A administração Trump está a sinalizar uma grande mudança na política nuclear, avançando no sentido de um aumento dos testes e de uma potencial escalada na corrida armamentista global. Esta mudança, revelada através de discussões recentes de alto nível, sugere uma vontade de abandonar normas de décadas e de se adaptar a uma nova era de competição entre grandes potências.
O cenário em mudança das armas nucleares
Durante décadas, a comunidade internacional tem funcionado sob um difícil equilíbrio de dissuasão, com tratados e acordos informais que limitam o desenvolvimento e os testes de armas nucleares. No entanto, este sistema está agora sob pressão. A China está a expandir rapidamente o seu arsenal nuclear, prevendo-se que ultrapasse as 1.000 ogivas até 2030. A Rússia está a testar ativamente capacidades nucleares avançadas, incluindo armas espaciais e drones subaquáticos. Este duplo desafio – dois grandes adversários avançando simultaneamente as suas forças nucleares – está a impulsionar a resposta da administração Trump.

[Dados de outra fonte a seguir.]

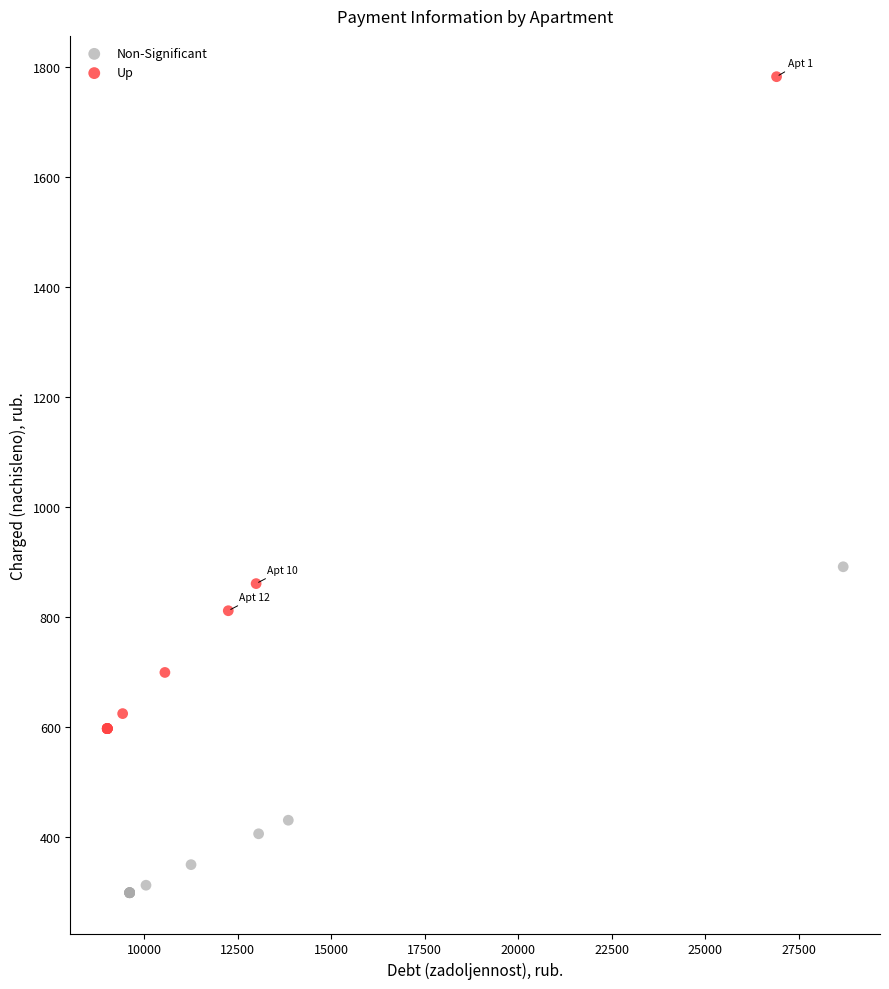

What are all the series names shown in the legend?

Non-Significant, Up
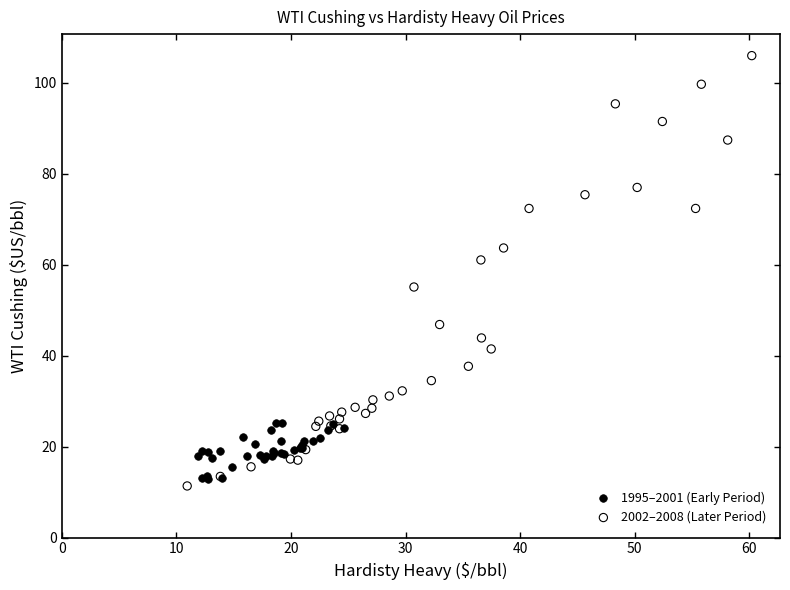

Which series contains the highest Y value?

2002–2008 (Later Period)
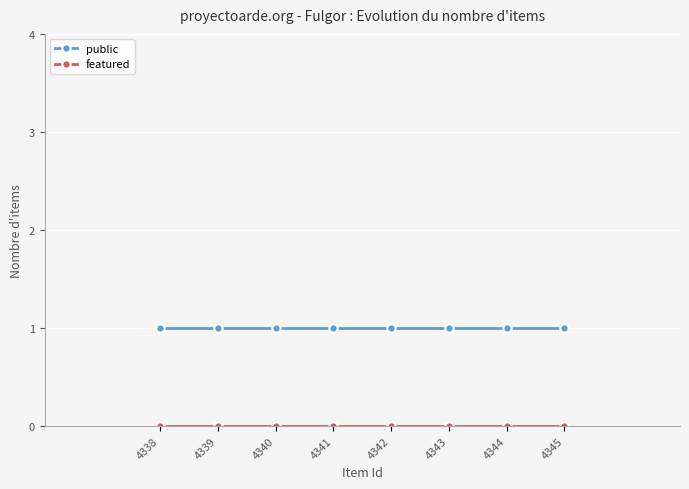

Count the number of data series in this chart.

2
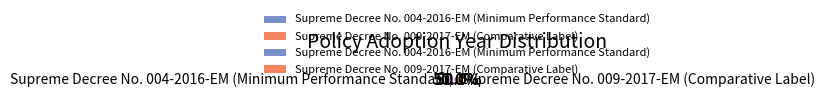

What is the total percentage of Supreme Decree No. 009-2017-EM (Comparative Label) and Supreme Decree No. 004-2016-EM (Minimum Performance Standard)?

100.0%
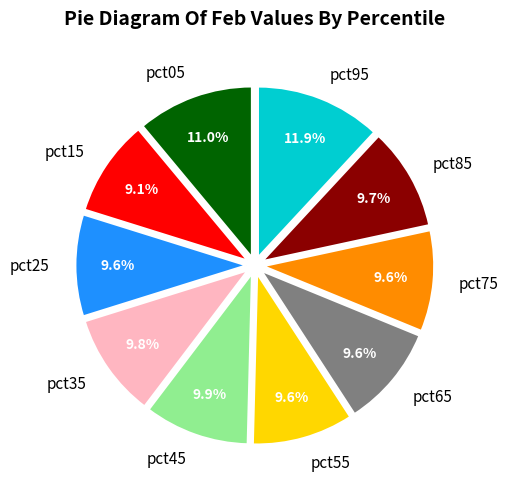

What percentage is NOT represented by pct05?

89.0%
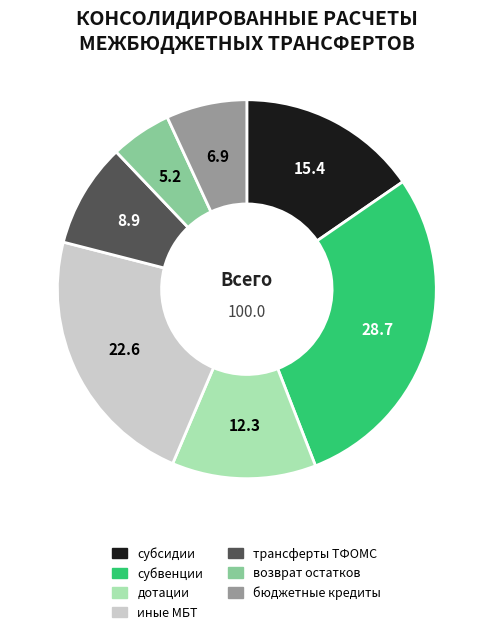

Rank the categories by value from lowest to highest.

возврат остатков, бюджетные кредиты, трансферты ТФОМС, дотации, субсидии, иные МБТ, субвенции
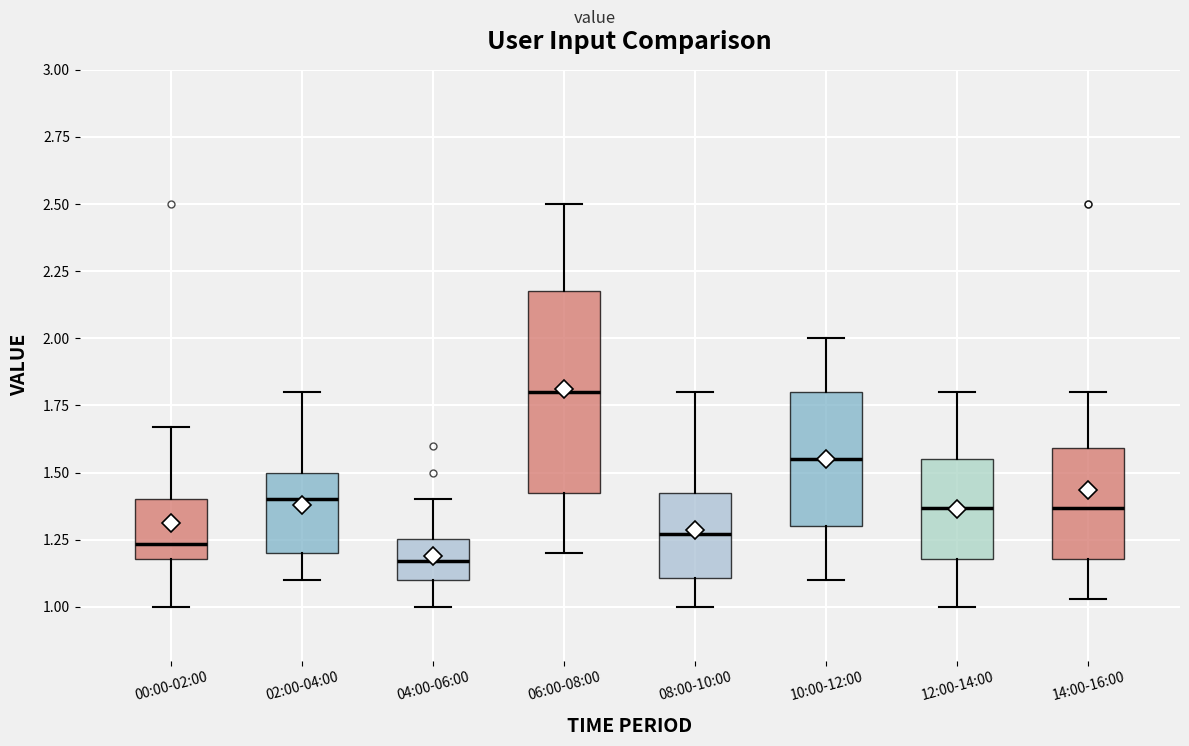

Reading left to right, transcribe this box plot: for each box, give where its median line is, the range the box spans, and where its two whiskers end, as read against the y-axis. The values are not printed on the chart, so give them approximately, as read against the axis.

00:00-02:00: median 1.25, box 1.20 to 1.40, whiskers 1.00 to 1.65
02:00-04:00: median 1.40, box 1.20 to 1.50, whiskers 1.10 to 1.80
04:00-06:00: median 1.15, box 1.10 to 1.25, whiskers 1.00 to 1.40
06:00-08:00: median 1.80, box 1.45 to 2.20, whiskers 1.20 to 2.50
08:00-10:00: median 1.25, box 1.10 to 1.40, whiskers 1.00 to 1.80
10:00-12:00: median 1.55, box 1.30 to 1.80, whiskers 1.10 to 2.00
12:00-14:00: median 1.35, box 1.20 to 1.55, whiskers 1.00 to 1.80
14:00-16:00: median 1.35, box 1.20 to 1.60, whiskers 1.05 to 1.80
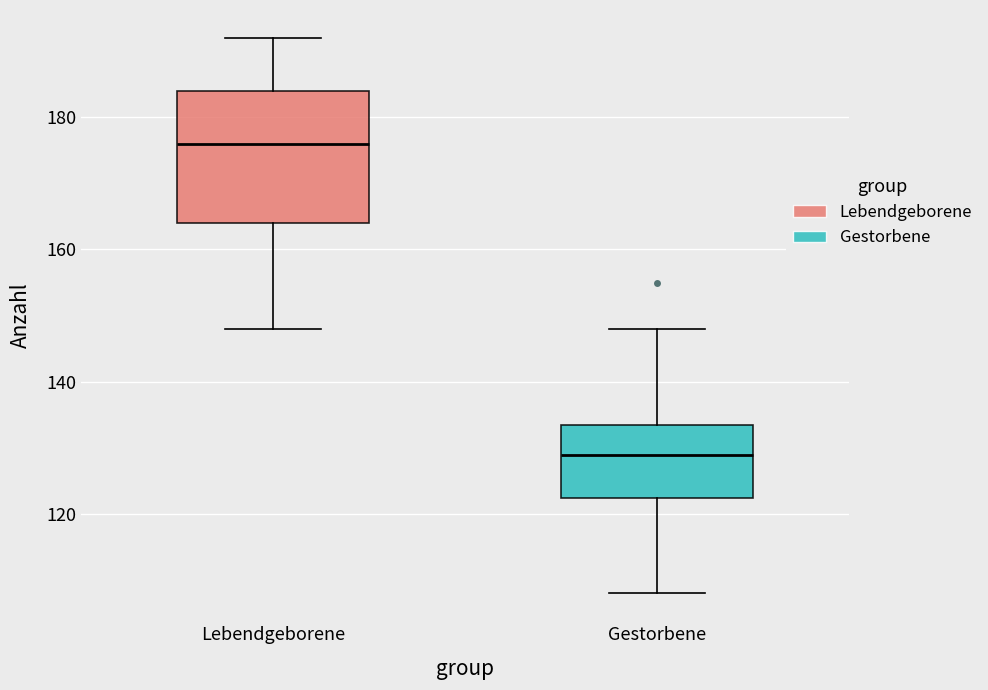

Reading left to right, transcribe this box plot: for each box, give where its median line is, the range the box spans, and where its two whiskers end, as read against the y-axis. The values are not printed on the chart, so give them approximately, as read against the axis.

Lebendgeborene: median 176, box 164 to 184, whiskers 148 to 192
Gestorbene: median 130, box 122 to 134, whiskers 108 to 148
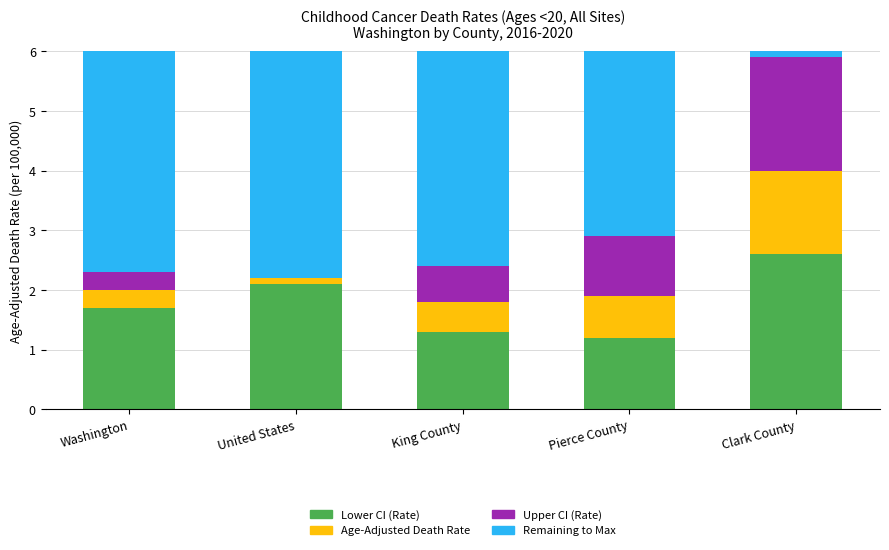

Reading right to left, what are the values for Lower CI (Rate)?

Clark County=2.6	Pierce County=1.2	King County=1.3	United States=2.1	Washington=1.7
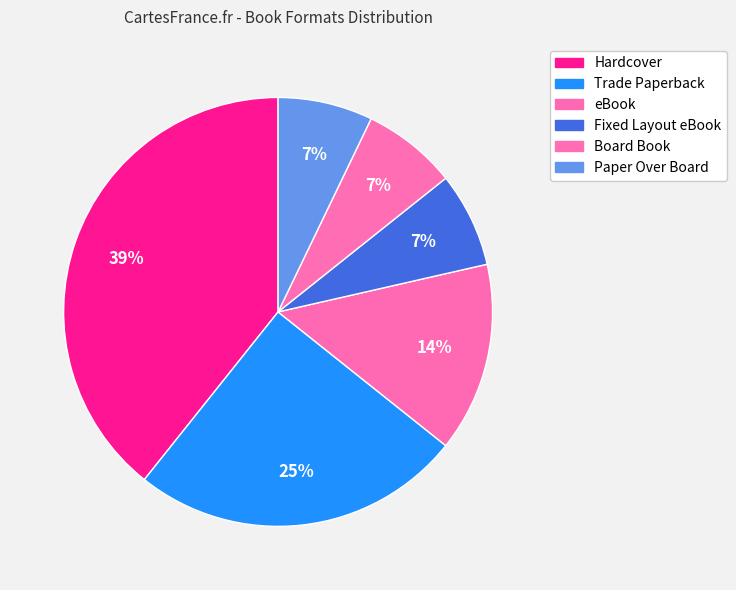

Count the number of slices in the pie.

6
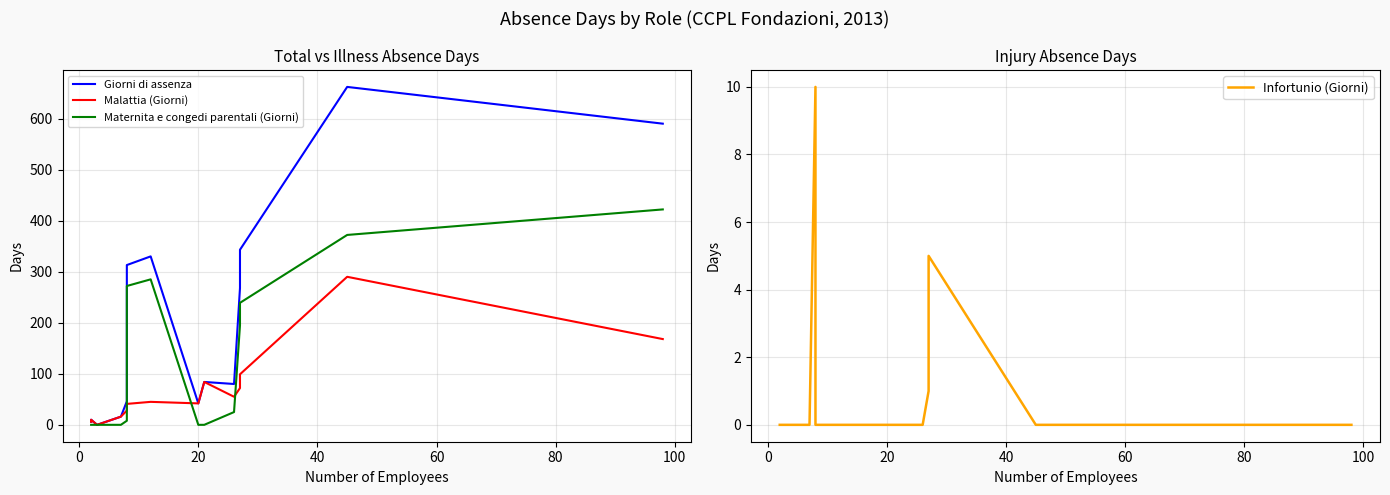

Which series has the largest range (max minus min)?

Giorni di assenza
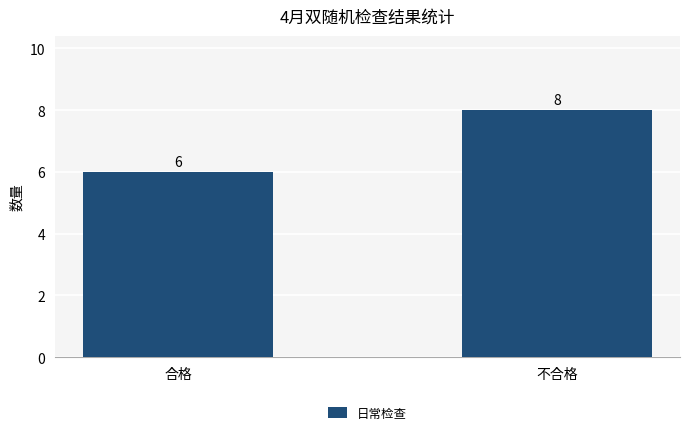

List the labels in order of value, largest first.

不合格, 合格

A resposta dos EUA: testes e expansão
Os EUA estão a preparar-se para combater estes desenvolvimentos com uma abordagem multifacetada. O orçamento federal de 2024 aloca cerca de 90 mil milhões de dólares para armas nucleares, financiando a modernização das armas existentes e o desenvolvimento de novos sistemas. Mais criticamente, a administração está a considerar retomar os testes nucleares de explosivos, uma prática interrompida desde 1992.
Esta decisão decorre de uma disputa sobre o que constitui uma violação do Tratado de Proibição Total de Testes Nucleares (CTBT), que os EUA nunca ratificaram. Washington argumenta que qualquer teste explosivo, mesmo em pequena escala, viola o espírito do tratado, enquanto outras nações interpretam a ambiguidade de forma diferente. A Rússia realizou testes supercríticos de baixo rendimento, que são difíceis de detectar e podem não ser considerados violações do tratado por alguns.
A retórica da administração sugere uma vontade de corresponder a estas ações. Trump apelou publicamente aos EUA para testarem as suas armas “numa base de igualdade”, o que implica uma disponibilidade para abandonar a actual restrição.
Implicações para a segurança global
Esta mudança tem implicações significativas. Os EUA estão a reabrir tubos de mísseis submarinos fechados ao abrigo do novo tratado START, potencialmente adicionando centenas de novas ogivas ao seu arsenal. Está também a utilizar mísseis convencionalmente armados de alcance intermédio, preenchendo uma lacuna deixada pelo agora extinto Tratado INF. O perigo reside não apenas no aumento do poder de fogo, mas no potencial de erros de cálculo e escalada.
A perspectiva de uma corrida armamentista nuclear EUA-China-Rússia é desestabilizadora. A ambiguidade em torno dos testes, combinada com a falta de comunicação clara, aumenta o risco de escalada acidental. A abordagem da administração Trump dá prioridade à dissuasão através da força, mas também corre o risco de empurrar o mundo para um cenário nuclear mais perigoso.
O resultado final permanece incerto, mas a retórica e as ações da administração sugerem uma intenção clara de remodelar a ordem nuclear global. Se isto levará a negociações renovadas ou a uma nova escalada depende de como as outras nações responderão.